Lo smartworking può aiutare il sistema economico sloveno a reggere la portata del contagio da Coronavirus, ne è convinta la Camera del Commercio e dell'industria slovena. Il lavoro a distanza dei dipendenti delle aziende di tutte le dimensioni, si è diffusa nel corso della prima ondata dell'epidemia e pare che questa forma di lavoro abbia dato allora dei responsi positivi nello sforzo per ridurre il rischio di contagi, e per molti è diventato un vero e proprio punto di riferimento anche per riuscire a tenere il passo con la vita personale e la famiglia.
A suffragare tale convinzione è l'analisi compiuta dall'Istituto nazionale di salute pubblica su oltre diecimila persone.
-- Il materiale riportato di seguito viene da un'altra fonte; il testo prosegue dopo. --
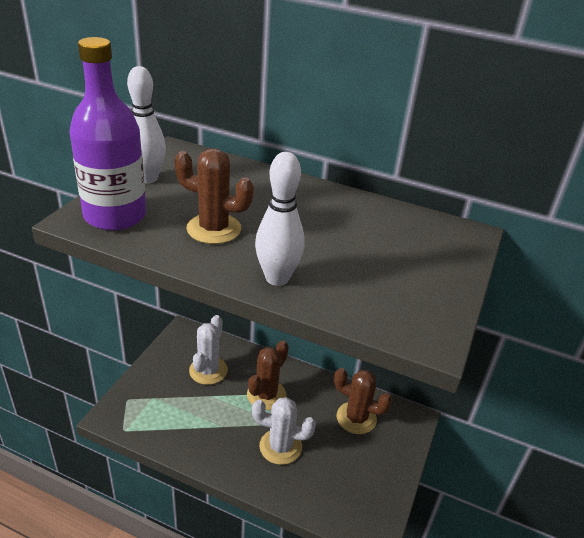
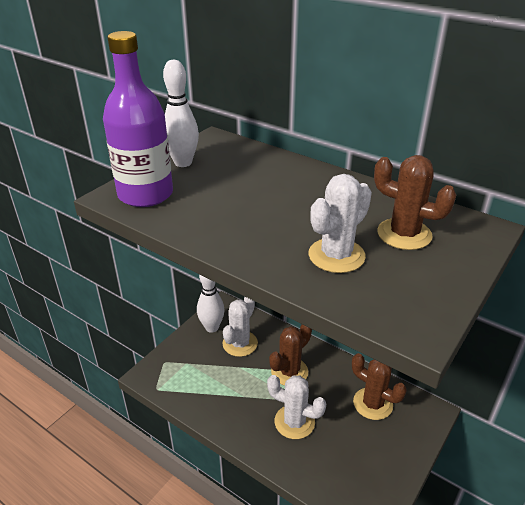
camera: 15 degrees right, 0 degrees up
(214, 229) = (230, 210): brown cactus -> brown cactus (404, 234)
(277, 278) = (276, 259): white bowling pin -> white bowling pin (212, 327)
(336, 270) = (336, 255): none -> white cactus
Dalle loro risposte si evince che il posto di lavoro contribuisce ad aumentare la percentuale di nuove infezioni da Coronavirus - come confermato dalla viceresponsabile dell'istituto Nuška Čakš Jager.
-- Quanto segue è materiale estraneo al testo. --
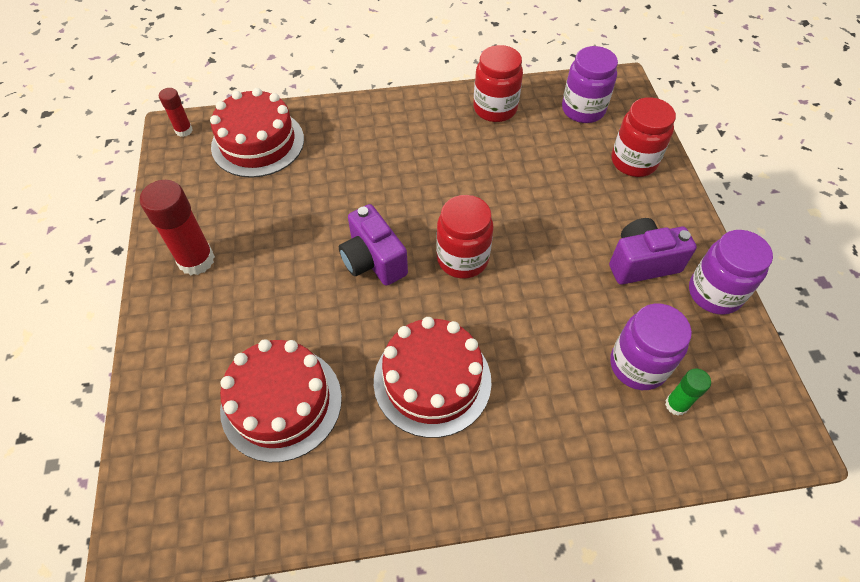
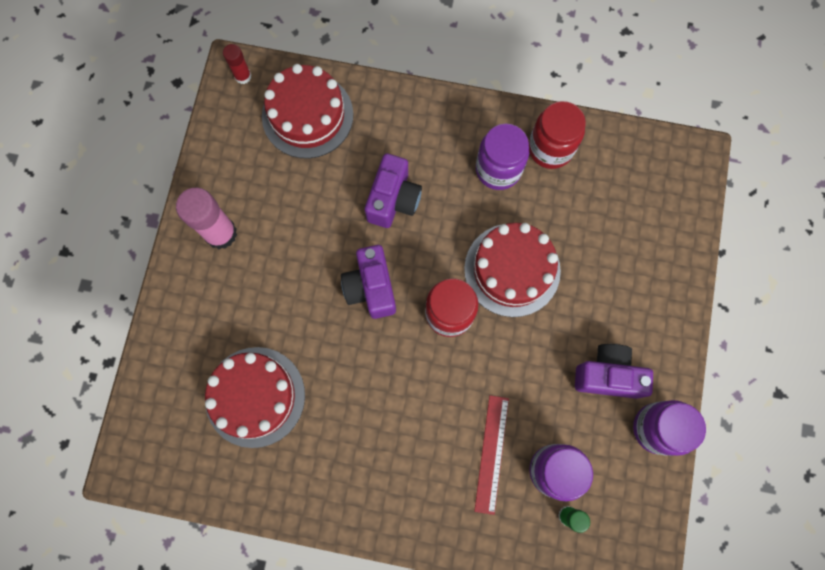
camera: 20 degrees right, 20 degrees up
(196, 260) = (221, 233): red glue stick -> pink glue stick
(367, 183) = (393, 199): none -> purple camera
(432, 381) = (379, 421): red cake -> red cake (512, 270)
(566, 371) = (492, 454): none -> red ruler
(583, 110) = (638, 179): purple jar -> purple jar (498, 169)
(633, 161) = (657, 261): red jar -> none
A corroborare la valutazione che l'aumento di infezioni potrebbe essere contrastato con lo smartworking arriva anche dall'ispettorato del lavoro che a riguardo, dal primo ottobre al 23 novembre, ha ricevuto 7.663 notifiche dai datori di lavoro. I dati sono in possesso solo dai datori di lavoro e non è possibile fornire stime di quanti lavoratori al momento effettivamente lavorino da casa. Nemmeno la Camera del Commercio e dell'industria slovena, che ritiene che un quarto circa di tutti i dipendenti del paese potrebbe lavorare da casa, ha la legalità per richiedere i dati di quanti lavorano in smartworking.
Un'altra indagine indipendente ha dimostrato che nella settimana dal 5 al 15 novembre quasi i due terzi dei lavoratori si è recato regolarmente al lavoro. Il 75% lo ha fatto perché' svolge mansioni che non possono essere svolte da casa. Il 25% avrebbe potuto farlo ma a un po' meno della metà il datore di lavoro non lo ha permesso.
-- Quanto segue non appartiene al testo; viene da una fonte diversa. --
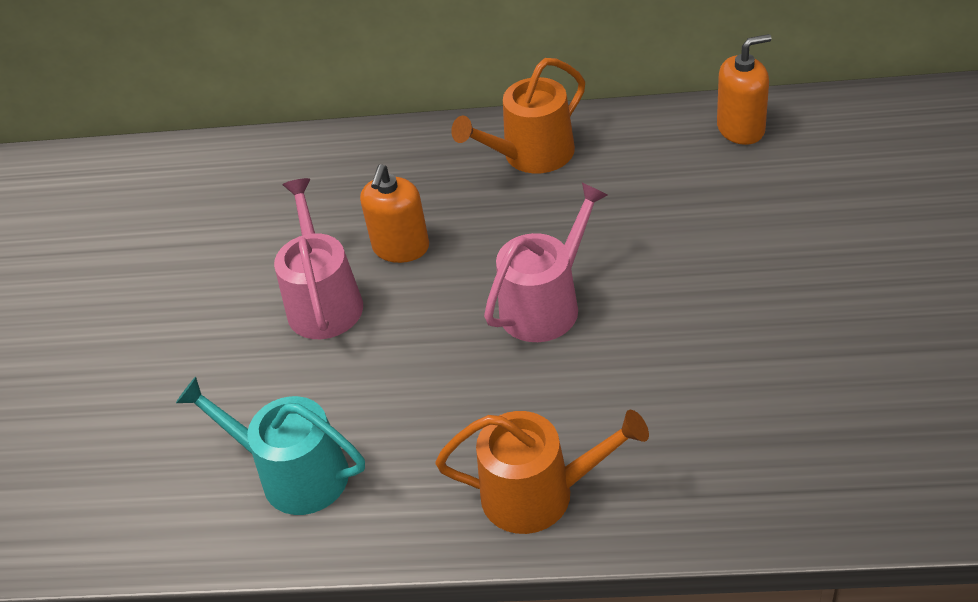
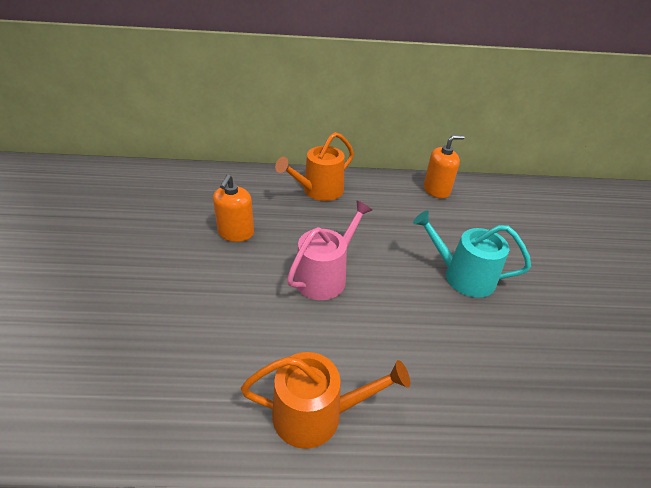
camera: 10 degrees left, 5 degrees down
(294, 474) = (133, 383): turquoise watering can -> turquoise watering can (463, 276)
(323, 301) = (180, 260): pink watering can -> none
Secondo l'ufficio statistico, nel settembre 2020 in Slovenia le persone attive erano 887.200. Ciò significa che nella settimana presa in considerazione circa 142.000 persone hanno frequentato il posto di lavoro, nonostante i processi produttivi non lo richiedessero.
Ciò che preoccupa maggiormente è che oltre il 10% di quanti negli ultimi 14 giorni si sono recati a lavoro lo ha fatto dopo esser stato in contatto con una persona infetta o con colleghi con i sintomi del virus.